● Exercise requirements:
Word for word, and without a single picture, repeat the entries.

[Stored items]
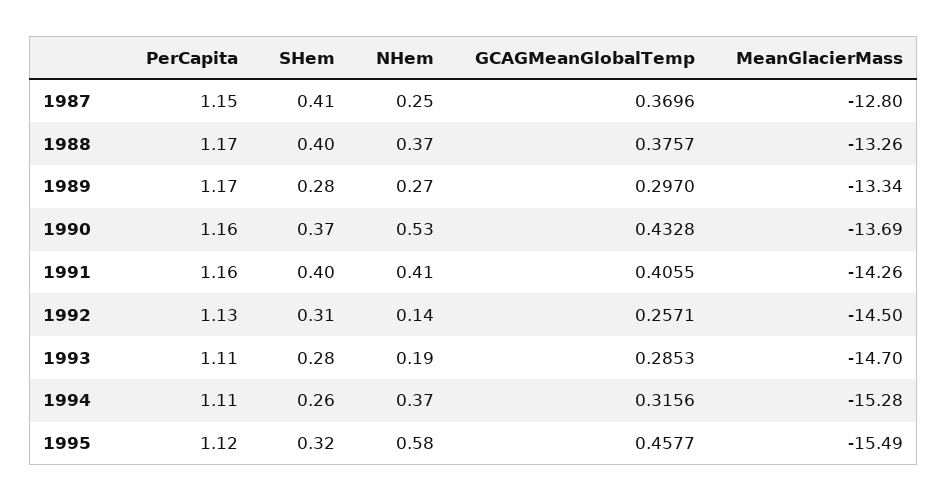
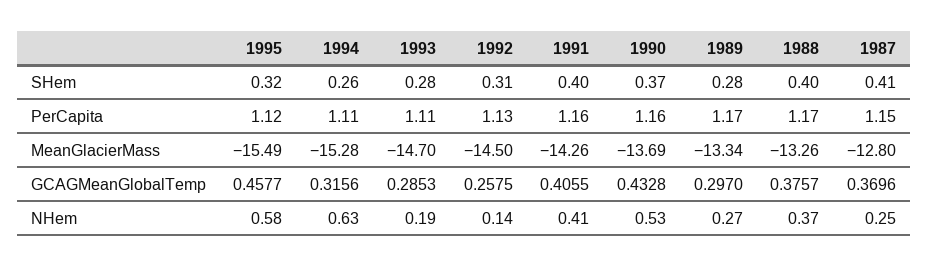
  {
    "PerCapita": {
      "1987": 1.15,
      "1988": 1.17,
      "1989": 1.17,
      "1990": 1.16,
      "1991": 1.16,
      "1992": 1.13,
      "1993": 1.11,
      "1994": 1.11,
      "1995": 1.12
    },
    "SHem": {
      "1987": 0.41,
      "1988": 0.4,
      "1989": 0.28,
      "1990": 0.37,
      "1991": 0.4,
      "1992": 0.31,
      "1993": 0.28,
      "1994": 0.26,
      "1995": 0.32
    },
    "NHem": {
      "1987": 0.25,
      "1988": 0.37,
      "1989": 0.27,
      "1990": 0.53,
      "1991": 0.41,
      "1992": 0.14,
      "1993": 0.19,
-     "1994": 0.37,
+     "1994": 0.63,
      "1995": 0.58
    },
    "GCAGMeanGlobalTemp": {
      "1987": 0.3696,
      "1988": 0.3757,
      "1989": 0.297,
      "1990": 0.4328,
      "1991": 0.4055,
-     "1992": 0.2571,
+     "1992": 0.2575,
      "1993": 0.2853,
      "1994": 0.3156,
      "1995": 0.4577
    },
    "MeanGlacierMass": {
      "1987": -12.8,
      "1988": -13.26,
      "1989": -13.34,
      "1990": -13.69,
      "1991": -14.26,
      "1992": -14.5,
      "1993": -14.7,
      "1994": -15.28,
      "1995": -15.49
    }
  }

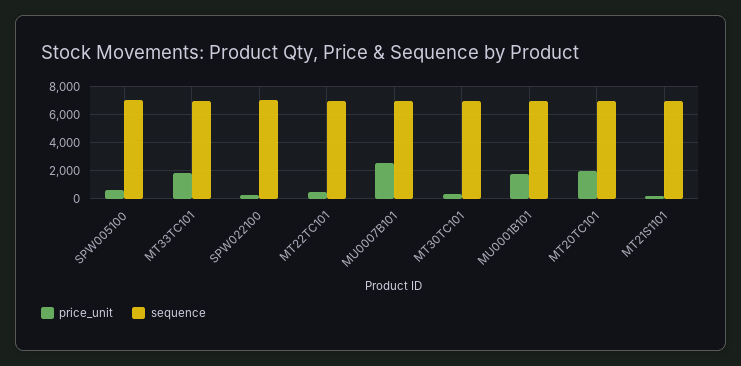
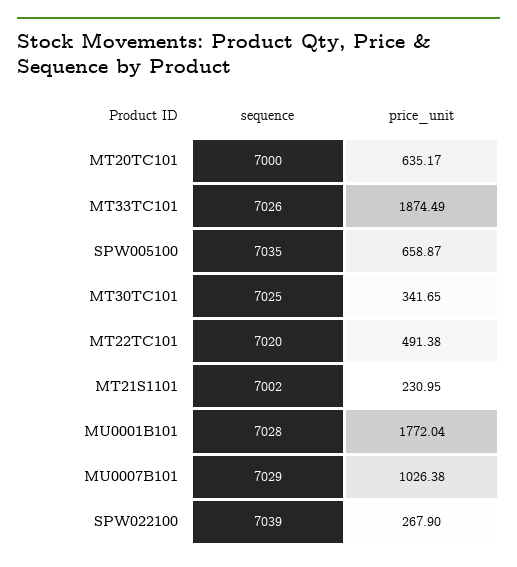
  {
    "price_unit": {
      "SPW005100": 658.87,
      "MT33TC101": 1874.49,
      "SPW022100": 267.9,
      "MT22TC101": 491.38,
-     "MU0007B101": 2500,
+     "MU0007B101": 1026.38,
      "MT30TC101": 341.65,
      "MU0001B101": 1772.04,
-     "MT20TC101": 2000,
+     "MT20TC101": 635.17,
      "MT21S1101": 230.95
    },
    "sequence": {
      "SPW005100": 7035,
      "MT33TC101": 7026,
      "SPW022100": 7039,
      "MT22TC101": 7020,
      "MU0007B101": 7029,
      "MT30TC101": 7025,
      "MU0001B101": 7028,
      "MT20TC101": 7000,
      "MT21S1101": 7002
    }
  }

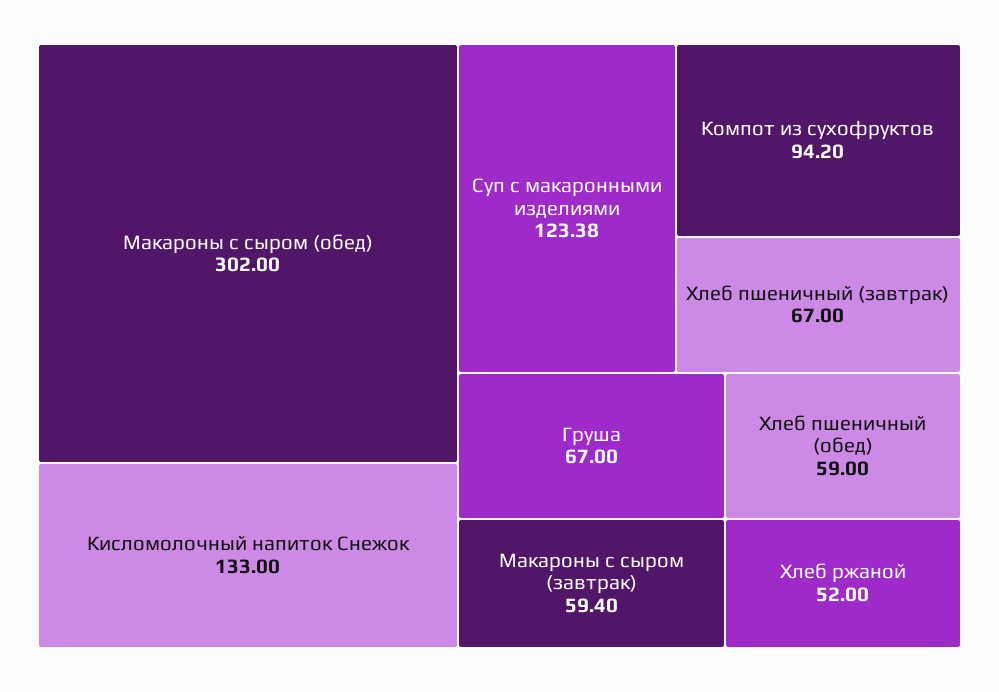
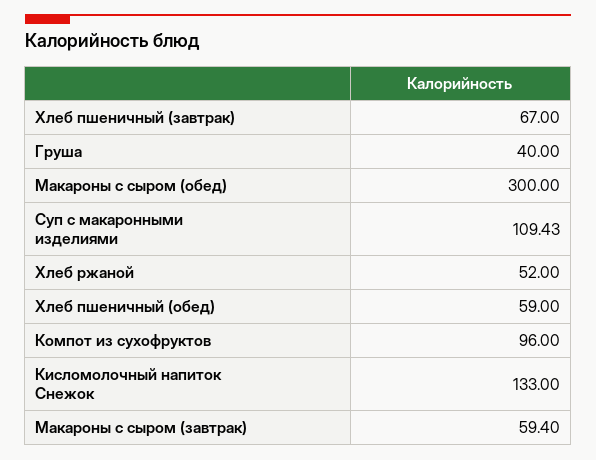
  {
-   "Макароны с сыром (обед)": 302,
+   "Макароны с сыром (обед)": 300,
    "Кисломолочный напиток Снежок": 133,
-   "Суп с макаронными изделиями": 123.38,
+   "Суп с макаронными изделиями": 109.43,
-   "Компот из сухофруктов": 94.2,
+   "Компот из сухофруктов": 96,
    "Хлеб пшеничный (завтрак)": 67,
-   "Груша": 67,
+   "Груша": 40,
    "Макароны с сыром (завтрак)": 59.4,
    "Хлеб пшеничный (обед)": 59,
    "Хлеб ржаной": 52
  }

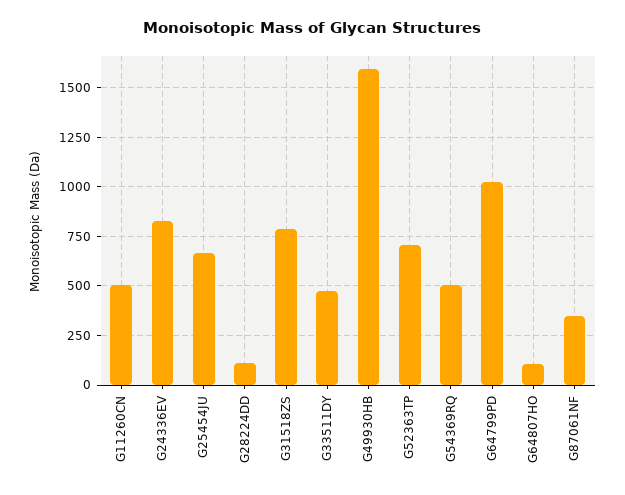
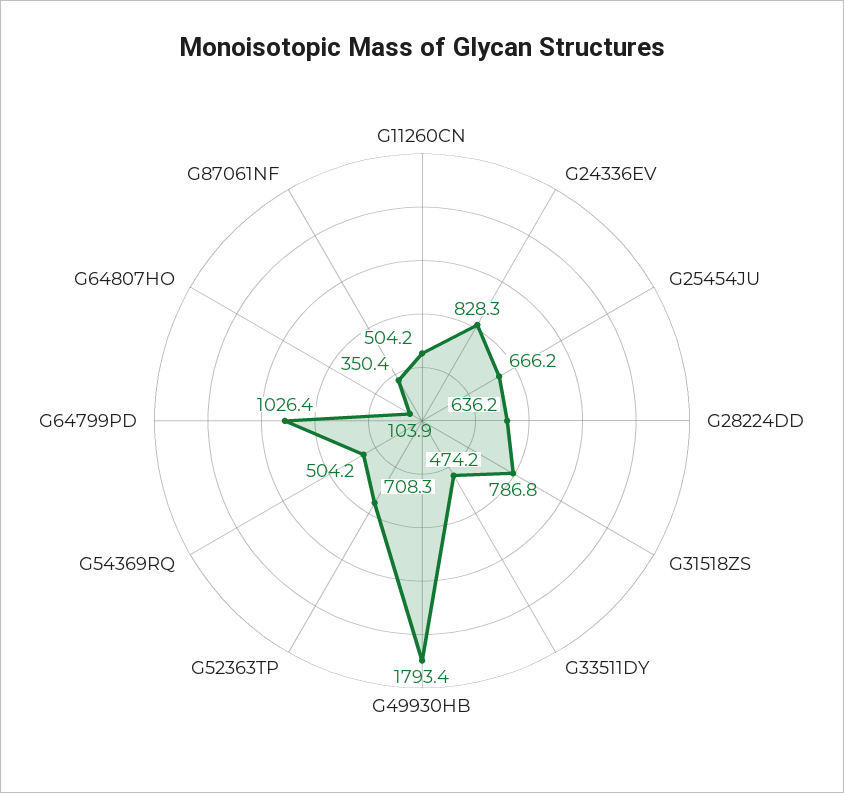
  {
    "G11260CN": 504.2,
    "G24336EV": 828.3,
    "G25454JU": 666.2,
-   "G28224DD": 100,
+   "G28224DD": 636.2,
    "G31518ZS": 786.8,
    "G33511DY": 474.2,
-   "G49930HB": 1600,
+   "G49930HB": 1793.4,
    "G52363TP": 708.3,
    "G54369RQ": 504.2,
    "G64799PD": 1026.4,
    "G64807HO": 103.9,
    "G87061NF": 350.4
  }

● Output below:
  {
    "PerCapita": {
      "1987": 1.15,
      "1988": 1.17,
      "1989": 1.17,
      "1990": 1.16,
      "1991": 1.16,
      "1992": 1.13,
      "1993": 1.11,
      "1994": 1.11,
      "1995": 1.12
    },
    "SHem": {
      "1987": 0.41,
      "1988": 0.4,
      "1989": 0.28,
      "1990": 0.37,
      "1991": 0.4,
      "1992": 0.31,
      "1993": 0.28,
      "1994": 0.26,
      "1995": 0.32
    },
    "NHem": {
      "1987": 0.25,
      "1988": 0.37,
      "1989": 0.27,
      "1990": 0.53,
      "1991": 0.41,
      "1992": 0.14,
      "1993": 0.19,
-     "1994": 0.37,
+     "1994": 0.63,
      "1995": 0.58
    },
    "GCAGMeanGlobalTemp": {
      "1987": 0.3696,
      "1988": 0.3757,
      "1989": 0.297,
      "1990": 0.4328,
      "1991": 0.4055,
-     "1992": 0.2571,
+     "1992": 0.2575,
      "1993": 0.2853,
      "1994": 0.3156,
      "1995": 0.4577
    },
    "MeanGlacierMass": {
      "1987": -12.8,
      "1988": -13.26,
      "1989": -13.34,
      "1990": -13.69,
      "1991": -14.26,
      "1992": -14.5,
      "1993": -14.7,
      "1994": -15.28,
      "1995": -15.49
    }
  }

  {
    "price_unit": {
      "SPW005100": 658.87,
      "MT33TC101": 1874.49,
      "SPW022100": 267.9,
      "MT22TC101": 491.38,
-     "MU0007B101": 2500,
+     "MU0007B101": 1026.38,
      "MT30TC101": 341.65,
      "MU0001B101": 1772.04,
-     "MT20TC101": 2000,
+     "MT20TC101": 635.17,
      "MT21S1101": 230.95
    },
    "sequence": {
      "SPW005100": 7035,
      "MT33TC101": 7026,
      "SPW022100": 7039,
      "MT22TC101": 7020,
      "MU0007B101": 7029,
      "MT30TC101": 7025,
      "MU0001B101": 7028,
      "MT20TC101": 7000,
      "MT21S1101": 7002
    }
  }

  {
-   "Макароны с сыром (обед)": 302,
+   "Макароны с сыром (обед)": 300,
    "Кисломолочный напиток Снежок": 133,
-   "Суп с макаронными изделиями": 123.38,
+   "Суп с макаронными изделиями": 109.43,
-   "Компот из сухофруктов": 94.2,
+   "Компот из сухофруктов": 96,
    "Хлеб пшеничный (завтрак)": 67,
-   "Груша": 67,
+   "Груша": 40,
    "Макароны с сыром (завтрак)": 59.4,
    "Хлеб пшеничный (обед)": 59,
    "Хлеб ржаной": 52
  }

  {
    "G11260CN": 504.2,
    "G24336EV": 828.3,
    "G25454JU": 666.2,
-   "G28224DD": 100,
+   "G28224DD": 636.2,
    "G31518ZS": 786.8,
    "G33511DY": 474.2,
-   "G49930HB": 1600,
+   "G49930HB": 1793.4,
    "G52363TP": 708.3,
    "G54369RQ": 504.2,
    "G64799PD": 1026.4,
    "G64807HO": 103.9,
    "G87061NF": 350.4
  }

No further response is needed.